Find a polynomial $f$ of lowest possible degree such that $f(x_{1})=a_{1}$, $f(x_{2})=a_{2}$, $f'(x_{1})=b_{1}$, $f'(x_{2})=b_{2}$ where $x_{1} \neq x_{2}$ and $a_{1}, a_{2}, b_{1}, b_{2}$ are given real numbers.
I understand that the polynomial can be at most of degree 3, but I believe it to be a quadratic. Not sure how to incorporate $a_{1}, a_{2}, b_{1}, b_{2}$ into it.
On
\begin{matrix} x_1 & a_1&\\\\ & & b_1& \\ x_1 & a_1&&&\frac{\frac{a_2-a_1}{x_2-x_1}-b_1}{x_2-x_1}\\\\ & & \frac{a_2-a_1}{x_2-x_1}&&&\frac{\frac{b_2-\frac{a_2-a_1}{x_2-x_1}}{x_2-x_1}-\frac{\frac{a_2-a_1}{x_2-x_1}-b_1}{x_2-x_1}}{x_2-x_1}\\ x_2 & a_2&&&\frac{b_2-\frac{a_2-a_1}{x_2-x_1}}{x_2-x_1}\\\\ &&b_2\\ x_2 & a_2&\\ \end{matrix}
$$P(x)=a_1+b_1(x-x_1)+\frac{\frac{a_2-a_1}{x_2-x_1}-b_1}{x_2-x_1}(x-x_1)^2+ \frac{\frac{b_2-\frac{a_2-a_1}{x_2-x_1}}{x_2-x_1}-\frac{\frac{a_2-a_1}{x_2-x_1}-b_1}{x_2-x_1}}{x_2-x_1}(x-x_1)^2(x-x_2) $$
Hint: You have $4$ parameters to fit in your polynomial ($a_1,a_2,b_1,b_2$), so in general you will need $4$ free parameters to move around, and your polynomial will have to be of degree $3$.

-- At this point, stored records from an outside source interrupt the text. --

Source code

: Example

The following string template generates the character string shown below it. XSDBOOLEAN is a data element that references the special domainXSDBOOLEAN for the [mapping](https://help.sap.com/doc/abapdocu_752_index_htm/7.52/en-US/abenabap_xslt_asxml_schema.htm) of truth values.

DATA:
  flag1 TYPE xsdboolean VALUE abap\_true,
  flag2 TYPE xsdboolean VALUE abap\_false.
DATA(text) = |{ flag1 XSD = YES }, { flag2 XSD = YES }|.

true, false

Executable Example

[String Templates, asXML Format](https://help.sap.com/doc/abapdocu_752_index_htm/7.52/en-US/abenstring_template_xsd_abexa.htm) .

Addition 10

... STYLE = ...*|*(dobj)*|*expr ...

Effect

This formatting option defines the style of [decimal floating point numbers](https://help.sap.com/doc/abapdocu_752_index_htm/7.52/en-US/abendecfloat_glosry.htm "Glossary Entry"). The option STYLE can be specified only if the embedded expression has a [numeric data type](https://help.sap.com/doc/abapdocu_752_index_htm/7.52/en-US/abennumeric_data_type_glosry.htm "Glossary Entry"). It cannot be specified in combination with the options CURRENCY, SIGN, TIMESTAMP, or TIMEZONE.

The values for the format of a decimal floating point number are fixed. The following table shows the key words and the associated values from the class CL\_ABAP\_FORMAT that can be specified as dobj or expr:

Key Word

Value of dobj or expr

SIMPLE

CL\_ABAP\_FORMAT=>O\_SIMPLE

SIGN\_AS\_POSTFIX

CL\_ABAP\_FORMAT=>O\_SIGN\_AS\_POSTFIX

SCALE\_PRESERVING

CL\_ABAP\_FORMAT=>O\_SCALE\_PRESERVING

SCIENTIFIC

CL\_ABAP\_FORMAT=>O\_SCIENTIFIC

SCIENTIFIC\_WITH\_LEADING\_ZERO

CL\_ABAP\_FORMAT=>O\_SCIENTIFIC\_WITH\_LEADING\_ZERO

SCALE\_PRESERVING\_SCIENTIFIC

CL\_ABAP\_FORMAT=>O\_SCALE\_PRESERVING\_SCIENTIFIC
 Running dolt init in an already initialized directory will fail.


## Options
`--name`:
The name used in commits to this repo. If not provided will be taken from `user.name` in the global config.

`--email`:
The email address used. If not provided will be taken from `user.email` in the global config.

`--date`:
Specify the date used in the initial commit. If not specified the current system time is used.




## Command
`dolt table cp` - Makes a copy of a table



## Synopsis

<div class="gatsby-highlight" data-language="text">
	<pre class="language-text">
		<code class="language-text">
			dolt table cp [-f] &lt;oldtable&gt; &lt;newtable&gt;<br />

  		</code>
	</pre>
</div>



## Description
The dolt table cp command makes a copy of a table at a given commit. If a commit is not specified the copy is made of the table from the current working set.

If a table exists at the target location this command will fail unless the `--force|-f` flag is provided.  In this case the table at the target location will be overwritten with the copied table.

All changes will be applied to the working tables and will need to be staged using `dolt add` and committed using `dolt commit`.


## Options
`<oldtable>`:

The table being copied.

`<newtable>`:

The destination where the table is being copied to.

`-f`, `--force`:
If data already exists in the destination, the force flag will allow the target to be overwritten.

Try to write down the general formula for a polynomial of degree $3$ and to show that you can find coefficients solving your problem. It will be easy to understand when you can take the polynomial to be of degree $2,1$ or $0$ (constant). Find an example of $a_1,a_2,b_1,b_2$ so that no degree $2$ polynomial can solve the problem.